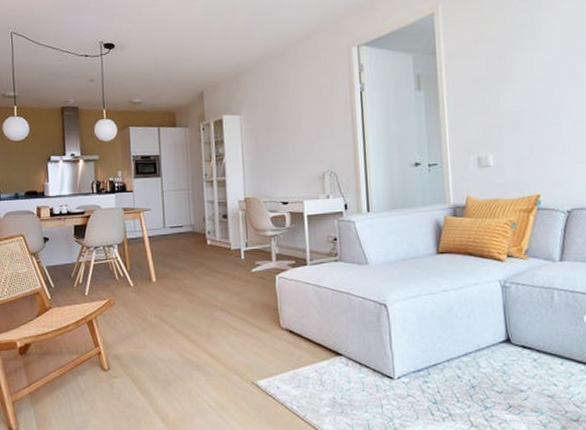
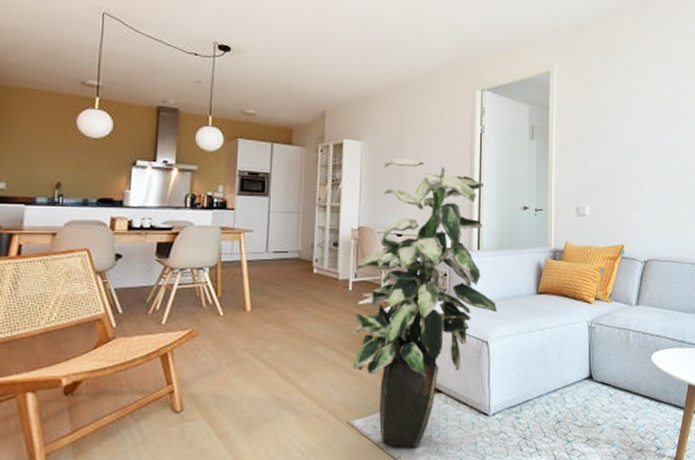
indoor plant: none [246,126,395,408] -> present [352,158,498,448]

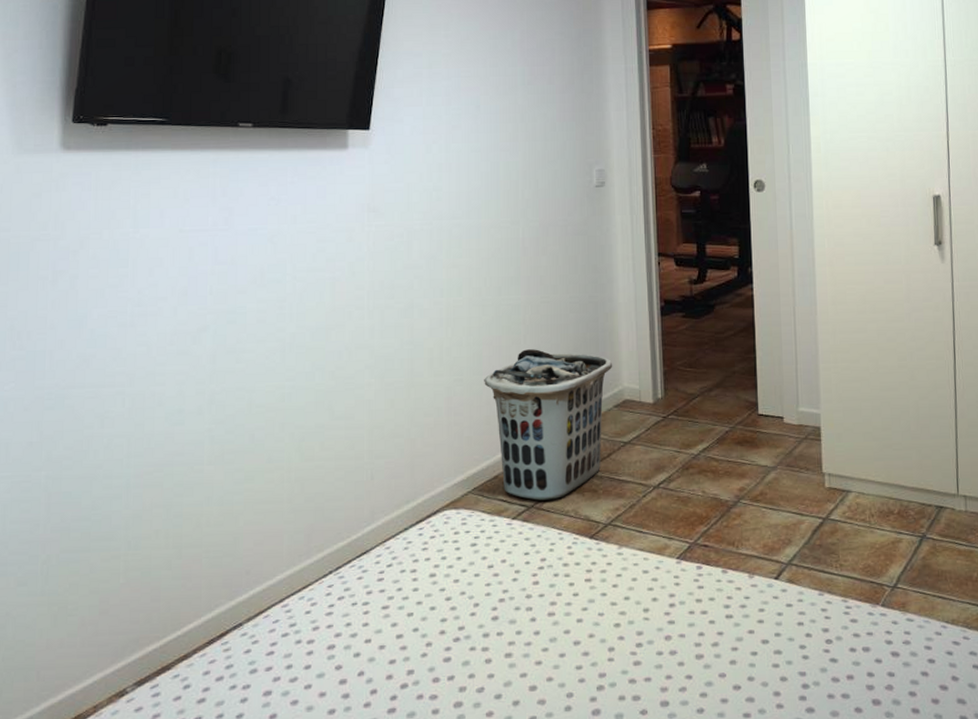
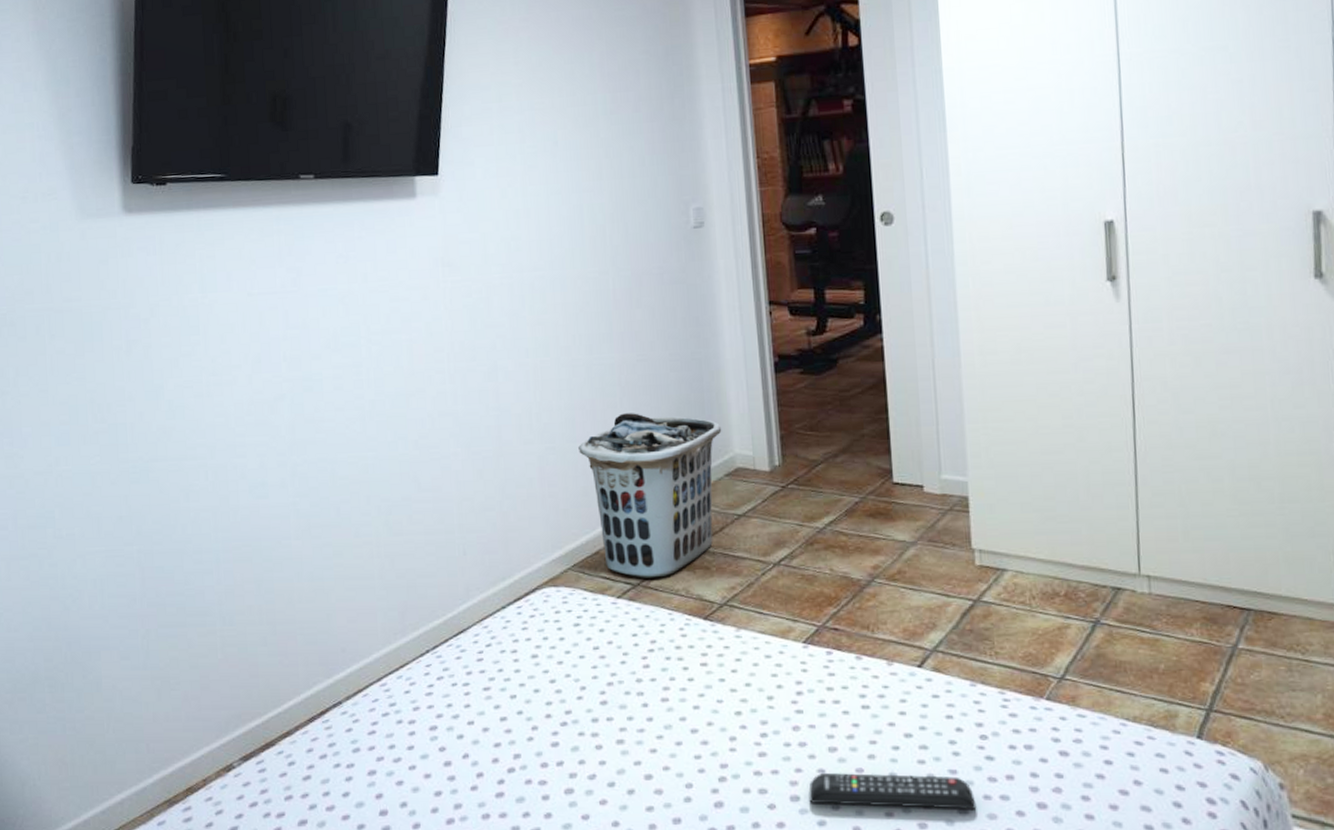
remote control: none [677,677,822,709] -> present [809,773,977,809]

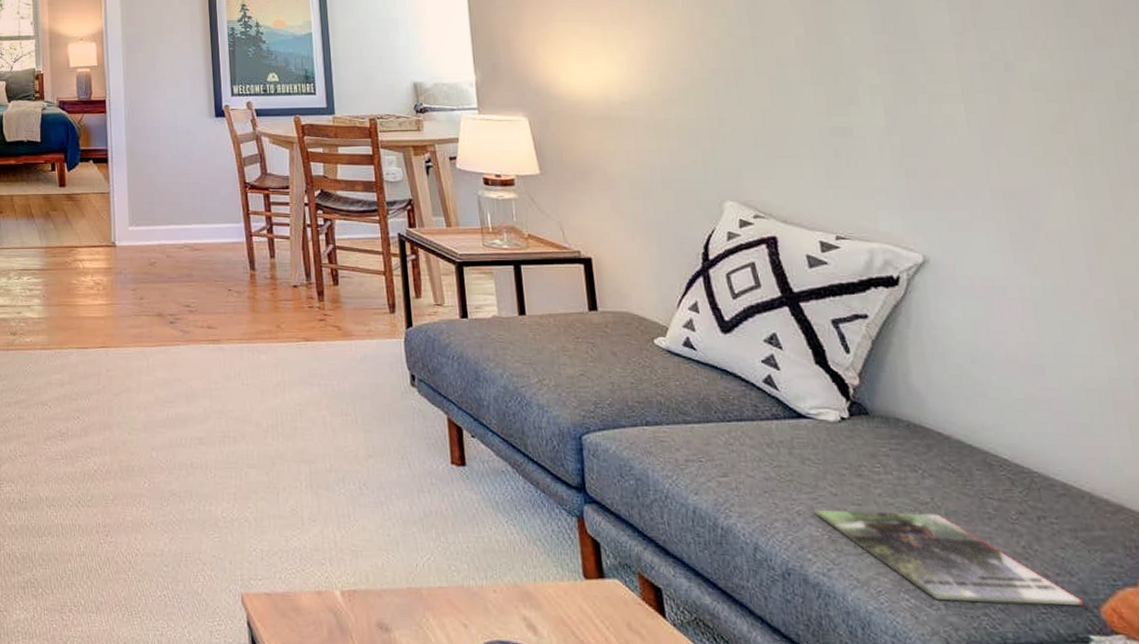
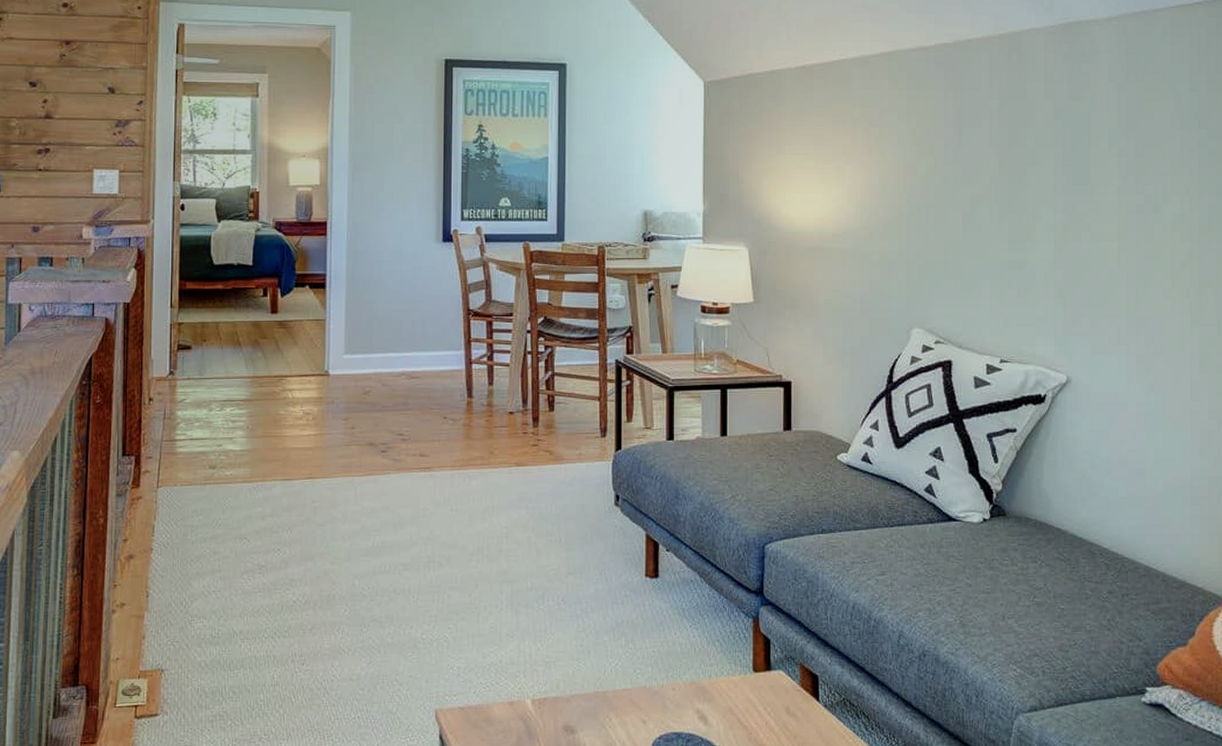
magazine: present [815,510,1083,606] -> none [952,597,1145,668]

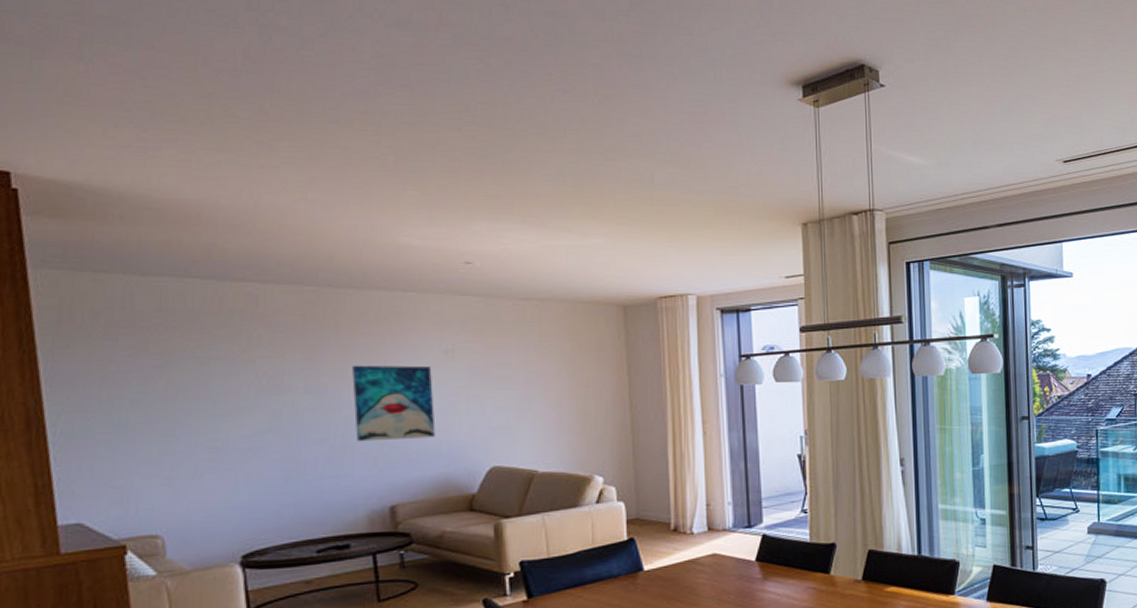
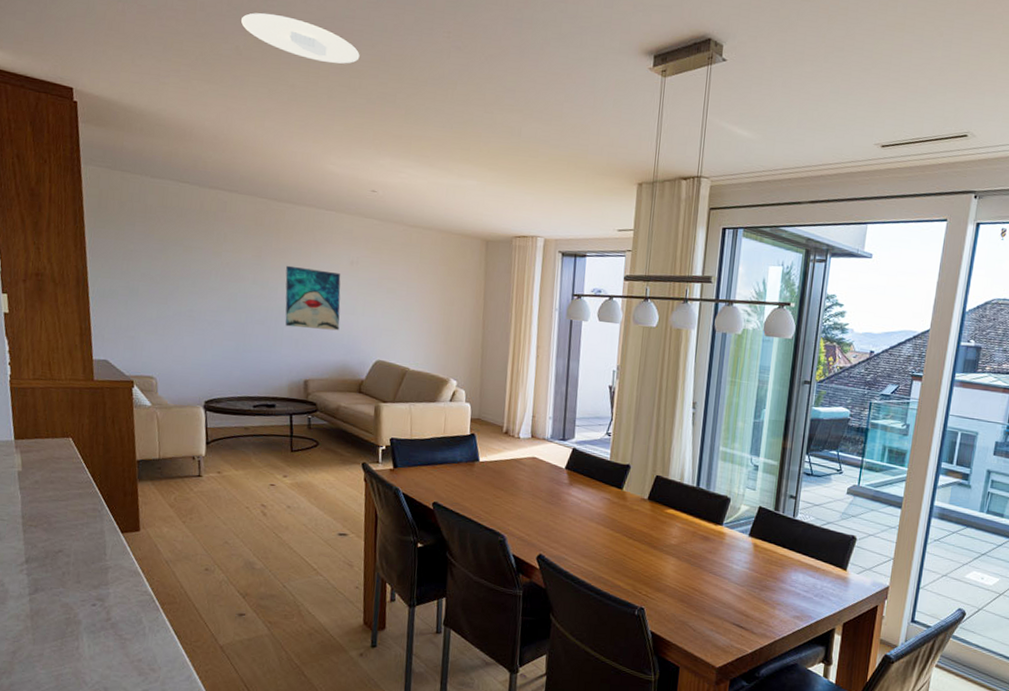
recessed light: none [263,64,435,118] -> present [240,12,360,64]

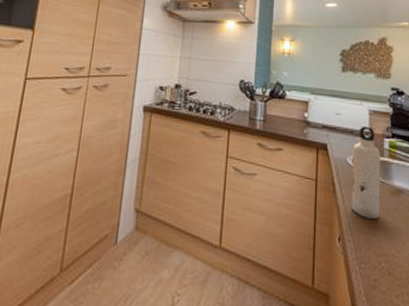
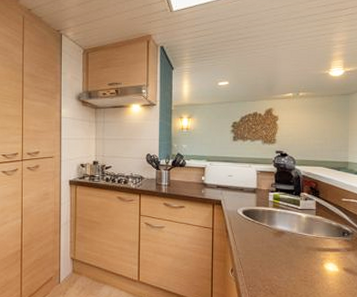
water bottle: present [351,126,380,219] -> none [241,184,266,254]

> [PROMPT] The records above are to be retyped exactly, with every picture left out.

> [RESULT FOR THIS TASK]
indoor plant: none [246,126,395,408] -> present [352,158,498,448]

remote control: none [677,677,822,709] -> present [809,773,977,809]

magazine: present [815,510,1083,606] -> none [952,597,1145,668]

recessed light: none [263,64,435,118] -> present [240,12,360,64]

water bottle: present [351,126,380,219] -> none [241,184,266,254]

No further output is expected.